Without including any pictures, reproduce the full listing exactly.
[[ RECORDS TO USE open ]]
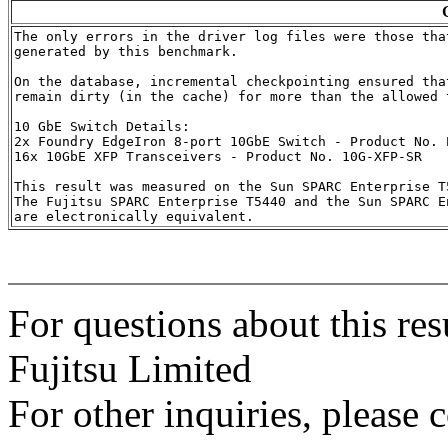
The only errors in the driver log files were those that
generated by this benchmark.

On the database, incremental checkpointing ensured that
remain dirty (in the cache) for more than the allowed t
10 GbE Switch Details:

2x Foundry EdgeIron 8-port 10GbE Switch - Product No. E
16x 10GbE XFP Transceivers - Product No. 10G-XFP-SR

This result was measured on the Sun SPARC Enterprise T5
The Fujitsu SPARC Enterprise T5440 and the Sun SPARC En
For questions about this res
Fujitsu Limited
For other inquiries, please 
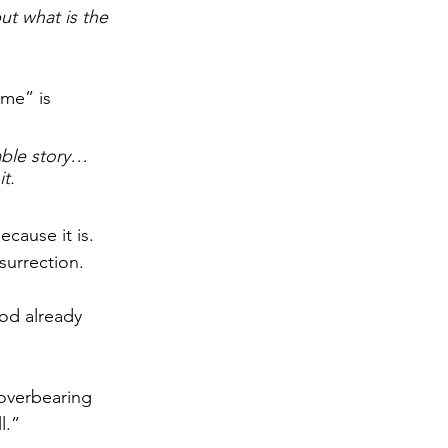
ut what is the 
 me” is 
dable story… 
t.
ecause it is. 
surrection.
od already 
 overbearing 
l.” 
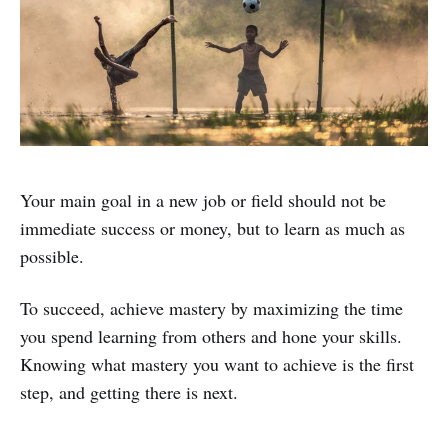
Your main goal in a new job or field should not be
immediate success or money, but to learn as much as
possible.
To succeed, achieve mastery by maximizing the time
you spend learning from others and hone your skills.
Knowing what mastery you want to achieve is the first
step, and getting there is next.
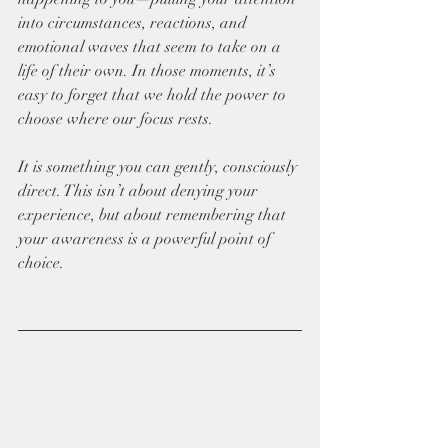
into circumstances, reactions, and 
emotional waves that seem to take on a 
life of their own. In those moments, it’s 
easy to forget that we hold the power to 
choose where our focus rests. 
It is something you can gently, consciously 
direct. This isn’t about denying your 
experience, but about remembering that 
your awareness is a powerful point of 
choice.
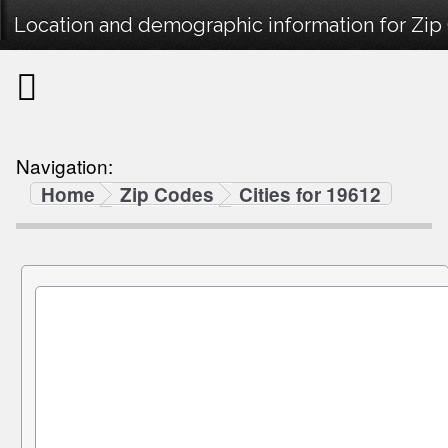
Location and demographic information for Zip
Navigation:
Home
Zip Codes
Cities for 19612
[[ RECORDS TO USE closed ]]
§ YOUR RESPONSE
The only errors in the driver log files were those that
generated by this benchmark.

On the database, incremental checkpointing ensured that
remain dirty (in the cache) for more than the allowed t
10 GbE Switch Details:

2x Foundry EdgeIron 8-port 10GbE Switch - Product No. E
16x 10GbE XFP Transceivers - Product No. 10G-XFP-SR

This result was measured on the Sun SPARC Enterprise T5
The Fujitsu SPARC Enterprise T5440 and the Sun SPARC En
For questions about this res
Fujitsu Limited
For other inquiries, please 
ut what is the 
 me” is 
dable story… 
t.
ecause it is. 
surrection.
od already 
 overbearing 
l.” 
Your main goal in a new job or field should not be
immediate success or money, but to learn as much as
possible.
To succeed, achieve mastery by maximizing the time
you spend learning from others and hone your skills.
Knowing what mastery you want to achieve is the first
step, and getting there is next.
into circumstances, reactions, and 
emotional waves that seem to take on a 
life of their own. In those moments, it’s 
easy to forget that we hold the power to 
choose where our focus rests. 
It is something you can gently, consciously 
direct. This isn’t about denying your 
experience, but about remembering that 
your awareness is a powerful point of 
choice.
Location and demographic information for Zip
Navigation:
Home
Zip Codes
Cities for 19612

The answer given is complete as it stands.